Le Dr Guy Pomerleau estime que le moment est venu de créer «l’équivalent d’une commission d’enquête» pour évaluer la situation de la psychiatrie à Québec.

Psychiatrie à Québec: un psychiatre réclame «l’équivalent d’une commission d’enquête»

Un psychiatre retraité à la longue feuille de route, le Dr Guy Pomerleau, estime que le moment est venu de créer «l’équivalent d’une commission d’enquête» pour évaluer la situation de la psychiatrie à Québec.

Le Dr Pomerleau a été président de l’Association des médecins psychiatres du Québec, conseiller au ministère de la Santé et chef du département de psychiatrie du CHUL, tout en poursuivant une carrière académique à la Faculté de médecine de l’Université Laval. 

Dans une lettre ouverte publiée dans Le Soleil, il fait siennes les observations du Dr Hubert Wallot: après les fermetures des lits en psychiatrie de l’Hôpital Saint-François-d’Assise et de l’Hôtel-Dieu de Québec, puis le déplacement récent des lits de l’Hôpital de l’Enfant-Jésus et la fermeture à venir de l’urgence et des lits en psychiatrie de l’Hôpital du Saint-Sacrement, on assiste aujourd’hui à «un véritable retour vers l’hôpital psychiatrique». 

Selon lui, deux éléments ont contribué à ce que nous vivons aujourd’hui à Québec. Le premier a été la nomination de l’hôpital psychiatrique au titre d’Institut universitaire en santé mentale de Québec (IUSMQ), «qui est devenu alors le gestionnaire de toute la psychiatrie à Québec, dont celle des hôpitaux généraux». Le deuxième élément qui a mené au «démembrement» de la psychiatrie dans les hôpitaux généraux a été la réforme Barrette et le transfert du département de psychiatrie du CHU de Québec au CIUSSS de la Capitale-Nationale, écrit le Dr Pomerleau.

Le psychiatre ne croit pas que la mise en place par le CIUSSS de ressources en première ligne et dans la communauté compensera la fermeture des lits. «C’est un leurre.

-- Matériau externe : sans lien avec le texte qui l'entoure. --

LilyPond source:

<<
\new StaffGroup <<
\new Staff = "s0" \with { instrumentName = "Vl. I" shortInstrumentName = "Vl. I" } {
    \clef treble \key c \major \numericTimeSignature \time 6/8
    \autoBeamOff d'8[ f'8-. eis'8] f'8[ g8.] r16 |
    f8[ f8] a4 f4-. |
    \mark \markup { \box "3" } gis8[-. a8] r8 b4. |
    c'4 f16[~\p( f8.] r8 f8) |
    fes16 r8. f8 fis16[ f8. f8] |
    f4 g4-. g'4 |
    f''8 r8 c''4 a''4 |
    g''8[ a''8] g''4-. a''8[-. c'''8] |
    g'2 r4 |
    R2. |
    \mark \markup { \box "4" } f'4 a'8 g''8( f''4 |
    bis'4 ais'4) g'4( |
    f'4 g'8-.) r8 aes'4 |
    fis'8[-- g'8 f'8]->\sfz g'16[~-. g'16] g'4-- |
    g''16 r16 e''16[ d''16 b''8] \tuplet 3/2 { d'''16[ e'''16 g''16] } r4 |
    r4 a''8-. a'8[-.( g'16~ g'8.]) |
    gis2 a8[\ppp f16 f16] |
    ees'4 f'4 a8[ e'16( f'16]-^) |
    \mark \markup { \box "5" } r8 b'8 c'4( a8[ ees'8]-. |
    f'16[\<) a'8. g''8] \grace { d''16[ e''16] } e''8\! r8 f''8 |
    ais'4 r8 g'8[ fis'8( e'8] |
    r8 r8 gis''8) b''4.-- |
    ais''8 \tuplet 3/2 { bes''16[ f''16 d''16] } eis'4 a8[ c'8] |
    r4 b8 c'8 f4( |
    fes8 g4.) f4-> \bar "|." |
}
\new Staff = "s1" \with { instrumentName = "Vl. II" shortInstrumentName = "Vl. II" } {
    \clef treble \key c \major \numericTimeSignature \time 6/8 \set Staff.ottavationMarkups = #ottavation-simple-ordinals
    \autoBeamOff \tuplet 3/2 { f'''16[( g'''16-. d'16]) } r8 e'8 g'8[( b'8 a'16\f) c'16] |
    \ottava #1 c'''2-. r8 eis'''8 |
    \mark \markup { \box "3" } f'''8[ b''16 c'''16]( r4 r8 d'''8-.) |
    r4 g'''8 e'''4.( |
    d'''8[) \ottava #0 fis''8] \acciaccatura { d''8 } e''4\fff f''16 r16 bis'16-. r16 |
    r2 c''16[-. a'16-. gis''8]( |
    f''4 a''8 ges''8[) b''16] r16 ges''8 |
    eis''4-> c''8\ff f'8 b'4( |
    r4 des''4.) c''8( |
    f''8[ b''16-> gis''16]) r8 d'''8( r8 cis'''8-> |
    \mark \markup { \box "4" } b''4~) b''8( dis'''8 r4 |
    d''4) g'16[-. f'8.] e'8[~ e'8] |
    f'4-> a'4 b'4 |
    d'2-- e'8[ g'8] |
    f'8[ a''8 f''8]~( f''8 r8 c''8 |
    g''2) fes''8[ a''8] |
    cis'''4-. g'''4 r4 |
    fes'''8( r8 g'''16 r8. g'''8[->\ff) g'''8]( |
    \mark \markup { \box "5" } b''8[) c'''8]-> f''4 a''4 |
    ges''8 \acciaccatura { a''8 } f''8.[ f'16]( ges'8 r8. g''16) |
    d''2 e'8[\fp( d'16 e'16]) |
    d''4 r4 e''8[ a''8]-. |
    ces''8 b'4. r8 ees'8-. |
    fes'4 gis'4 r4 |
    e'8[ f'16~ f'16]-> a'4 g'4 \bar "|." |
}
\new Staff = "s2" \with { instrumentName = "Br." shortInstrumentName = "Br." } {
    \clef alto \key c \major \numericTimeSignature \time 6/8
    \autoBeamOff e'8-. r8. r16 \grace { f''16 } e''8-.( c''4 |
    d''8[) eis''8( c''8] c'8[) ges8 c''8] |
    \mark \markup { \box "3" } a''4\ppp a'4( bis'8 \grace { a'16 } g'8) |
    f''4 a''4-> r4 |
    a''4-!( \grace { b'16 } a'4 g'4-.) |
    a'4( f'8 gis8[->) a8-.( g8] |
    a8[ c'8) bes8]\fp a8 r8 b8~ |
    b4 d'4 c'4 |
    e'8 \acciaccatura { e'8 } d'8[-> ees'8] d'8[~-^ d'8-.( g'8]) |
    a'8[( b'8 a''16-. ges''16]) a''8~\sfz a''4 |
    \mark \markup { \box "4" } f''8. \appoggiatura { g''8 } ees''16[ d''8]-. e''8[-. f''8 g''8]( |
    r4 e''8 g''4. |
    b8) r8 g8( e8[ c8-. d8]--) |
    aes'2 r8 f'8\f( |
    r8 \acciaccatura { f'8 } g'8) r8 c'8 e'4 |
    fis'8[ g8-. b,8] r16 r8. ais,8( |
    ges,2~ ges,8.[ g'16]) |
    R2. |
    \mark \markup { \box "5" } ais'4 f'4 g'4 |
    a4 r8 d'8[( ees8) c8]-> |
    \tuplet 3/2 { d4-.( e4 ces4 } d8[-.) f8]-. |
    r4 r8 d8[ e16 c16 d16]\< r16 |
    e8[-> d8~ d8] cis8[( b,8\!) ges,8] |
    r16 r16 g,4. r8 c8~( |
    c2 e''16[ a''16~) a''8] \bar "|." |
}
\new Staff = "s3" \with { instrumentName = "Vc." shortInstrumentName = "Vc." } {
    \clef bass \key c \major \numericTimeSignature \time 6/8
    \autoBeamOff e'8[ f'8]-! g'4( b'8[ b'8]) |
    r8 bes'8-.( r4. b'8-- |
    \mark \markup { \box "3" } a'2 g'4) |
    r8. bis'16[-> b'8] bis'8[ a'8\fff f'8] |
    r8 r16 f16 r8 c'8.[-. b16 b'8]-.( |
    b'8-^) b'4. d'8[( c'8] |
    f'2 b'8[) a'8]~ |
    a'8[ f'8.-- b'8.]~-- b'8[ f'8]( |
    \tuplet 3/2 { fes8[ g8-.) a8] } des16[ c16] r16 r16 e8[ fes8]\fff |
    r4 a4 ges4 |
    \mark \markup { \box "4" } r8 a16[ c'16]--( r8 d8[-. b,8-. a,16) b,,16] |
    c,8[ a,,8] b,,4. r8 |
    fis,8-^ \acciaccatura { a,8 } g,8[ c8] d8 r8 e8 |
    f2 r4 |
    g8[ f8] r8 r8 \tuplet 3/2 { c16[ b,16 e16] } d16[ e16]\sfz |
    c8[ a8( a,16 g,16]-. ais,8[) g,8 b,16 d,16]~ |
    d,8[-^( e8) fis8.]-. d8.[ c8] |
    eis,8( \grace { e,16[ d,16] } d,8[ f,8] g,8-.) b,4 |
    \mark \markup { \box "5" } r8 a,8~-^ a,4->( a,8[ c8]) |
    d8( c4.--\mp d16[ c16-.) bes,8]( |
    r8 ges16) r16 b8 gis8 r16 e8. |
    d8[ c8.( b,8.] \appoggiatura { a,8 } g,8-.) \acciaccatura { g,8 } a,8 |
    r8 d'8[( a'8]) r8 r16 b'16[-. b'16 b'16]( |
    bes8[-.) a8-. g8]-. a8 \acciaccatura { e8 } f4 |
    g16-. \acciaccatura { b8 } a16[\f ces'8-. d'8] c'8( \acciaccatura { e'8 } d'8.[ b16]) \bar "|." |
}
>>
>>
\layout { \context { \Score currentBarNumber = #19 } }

Bien sûr, ces nouvelles entités, qui ne sont d’ailleurs pas encore en place, sont bienvenues et joueront un rôle essentiel. Mais il ne faut pas avoir vu évoluer la complexité de la clientèle psychiatrique dans les urgences et les lits des hôpitaux généraux pour penser» que ces ressources compenseront les fermetures de lits, juge le psychiatre. 

«Contrairement à ce que nous vivons à Québec, l’Organisation mondiale de la santé (OMS) recommande un déploiement des ressources de l’hôpital psychiatrique vers les hôpitaux généraux et les services de première ligne. Je pense que le moment est venu de créer l’équivalent d’une commission d’enquête pour la région de Québec […] ayant pour mandat d’évaluer la situation et de proposer une réforme de l’organisation des soins qui réponde à l’ensemble des besoins des personnes souffrant de problèmes de santé mentale», conclut le Dr Pomerleau.